Lawyer hopes to bring clarity to workplace privacy laws

Last Updated: Monday, September 28, 2009 | 6:01 PM ET

\"It made me sick to my stomach. The stress level was unbelievable," said Katherine Thompson, describing her reaction when she found out her emails were being monitored. (CBC)

An eastern Ontario union executive has launched a lawsuit against the Canadian Union of Public Employees, accusing a colleague of violating her privacy by reading her emails.

Katherine Thompson, of South Lancaster, Ont., who is currently president for the Air Canada component of CUPE, is seeking $250,000 in damages through a civil suit launched against CUPE, national president Paul Moist and Lesley Swann, former president of CUPE's Air Canada component.

Thompson alleges that in the fall of 2007, when she was secretary-treasurer and Swann was the component president, Swann blackmailed an IT consultant into providing access to Thompson's emails, and then went through the correspondence to spy on her.

"It made me sick to my stomach," Thompson said Monday. "The stress level was unbelievable.

"We'd never condone an employer spying on an employee. So these actions were very contrary to what trade unionism is all about."

Brian Shell, a Toronto lawyer representing Swann, said the email system is the exclusive property of CUPE'S Air Canada component, and Thompson had no reasonable expectation of privacy. Shell said Swann did read Thompson's emails, but did so because she believed Thompson broke the union's own bylaws.

"Why shouldn't the server, which is the responsibility of the president, be available to the president to find out whether in fact this important bylaw has been violated?" he asked.

A lawyer for CUPE's national office declined an interview, saying the matter is an internal one within the Air Canada component.

Thompson said she found out her emails were being read after an IT consultant told her he had been told to provide access to them, and that his job would've been on the line if he hadn't complied with her request.

She later defeated Swann in an election to become president of the CUPE's Air Canada component. Thompson claims there is no CUPE policy that allows union officials to do what Swann did.

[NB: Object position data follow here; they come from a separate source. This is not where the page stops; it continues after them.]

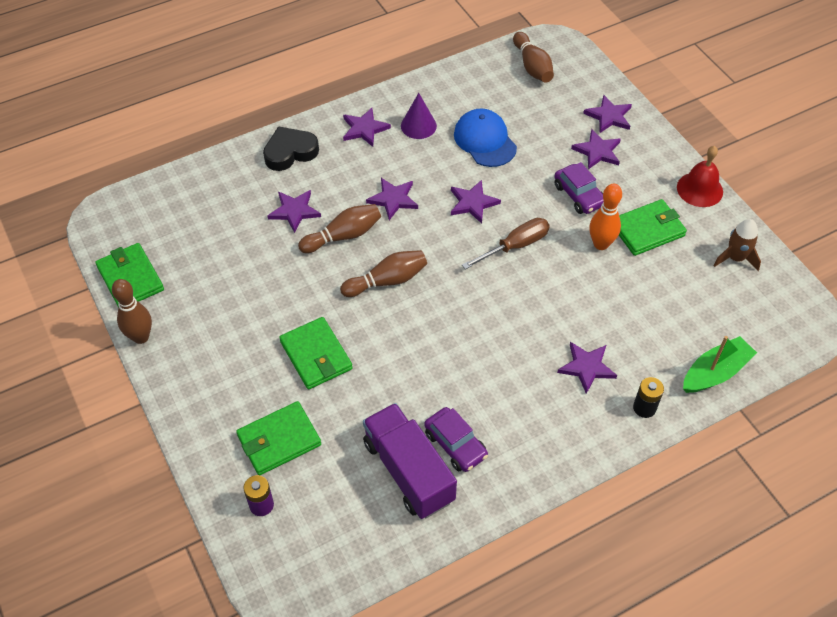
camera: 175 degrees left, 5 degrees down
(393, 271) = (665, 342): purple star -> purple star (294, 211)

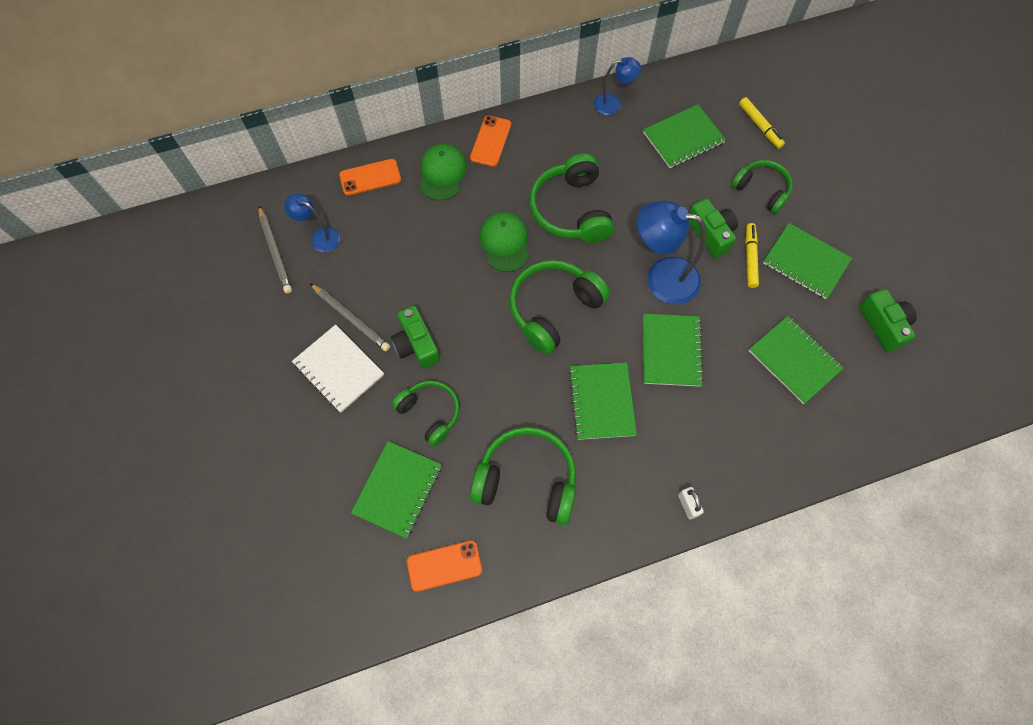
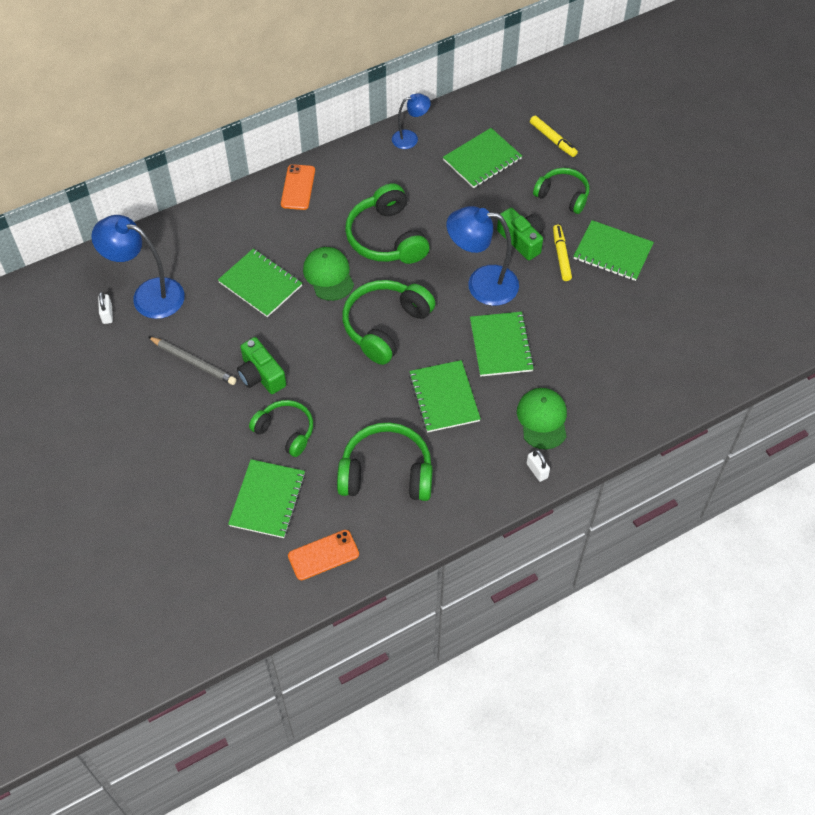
camera: 10 degrees left, 10 degrees down
(275, 252) = (107, 314): grey pencil -> white padlock
(320, 237) = (148, 295): blue lamp -> blue lamp, size x1.79
(338, 369) = (190, 407): white notebook -> none
(370, 177) = (186, 235): orange phone -> none
(442, 173) = (256, 222): green cap -> green cap (542, 419)
(794, 360) = (614, 337): green notebook -> green notebook (260, 284)
(883, 325) = (691, 295): green camera -> none

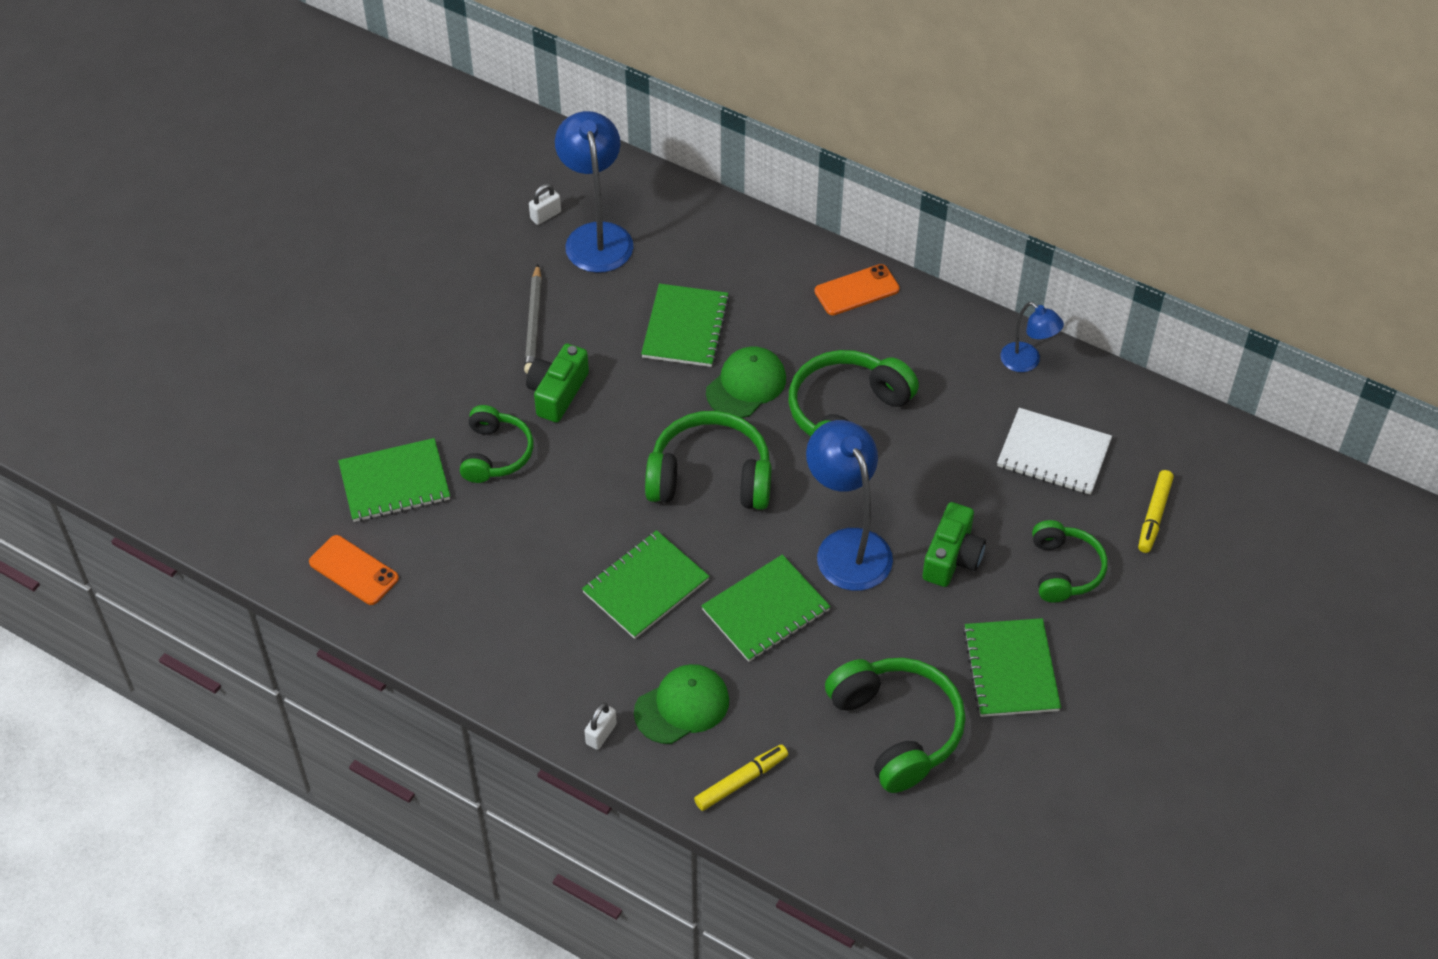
camera: 60 degrees right, 5 degrees down
(386, 473) = (500, 578): green headphones -> green headphones (896, 729)
(482, 160) = (1053, 454): green notebook -> white notebook
(561, 256) = (959, 613): yellow marker -> yellow marker (741, 781)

Ontario law not clear: lawyer

Her lawyer Kris Klein said He and Thompson are also trying to find out whether it was legally allowed under Ontario law.

"There is an expectation of privacy in the communications that happen at work," he said, although he added that he and his client recognize that the right to privacy is not absolute.

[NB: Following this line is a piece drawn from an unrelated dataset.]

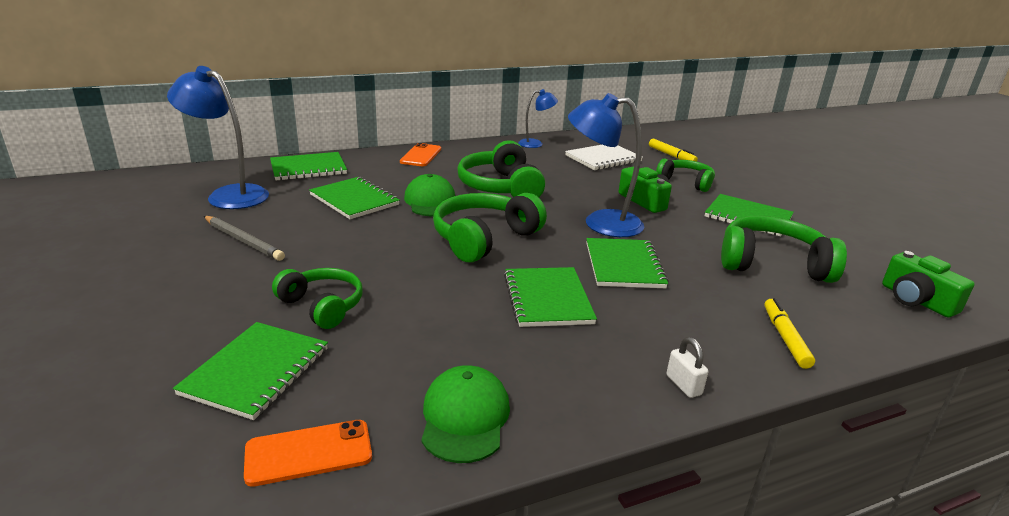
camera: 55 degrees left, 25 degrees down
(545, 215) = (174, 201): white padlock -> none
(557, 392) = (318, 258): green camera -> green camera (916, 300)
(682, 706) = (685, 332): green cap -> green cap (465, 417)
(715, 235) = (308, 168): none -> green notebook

Klein said federal law only protects the electronic privacy of some employees and doesn't apply to his client. However, Ontario currently has no specific legislation dealing with this type of circumstance, he added.

"The employee is left without any understanding of … what circumstances will arise where their privacy will be invaded."

He hopes the case will bring more clarity to workplace privacy law in Ontario in general.

In the meantime, he thinks employers and employees should sit down and set a policy for that, and he encourages employers not to eliminate all expectations of privacy at work.

"I think that doesn't recognize the way people live and work today," he said, adding that many people do mix their work and personal lives nowadays.

The statement of claim for the lawsuit was originally filed in May 2008, and the stage before the request for a trial date is now almost complete. Before resorting to a lawsuit, Thompson said she complained to CUPE and asked for an apology, but did not get one.

CUPE's Air Canada component represents 6,700 flight attendants at Air Canada.

In April, the Ontario Superior Court of Justice ruled that a teacher had no expectation of privacy in information stored on his work laptop. The teacher had been charged with possession of child pornography after the school board asked IT staff to check his laptop and found photos of a nude 16-year-old grade 10 student on the computer.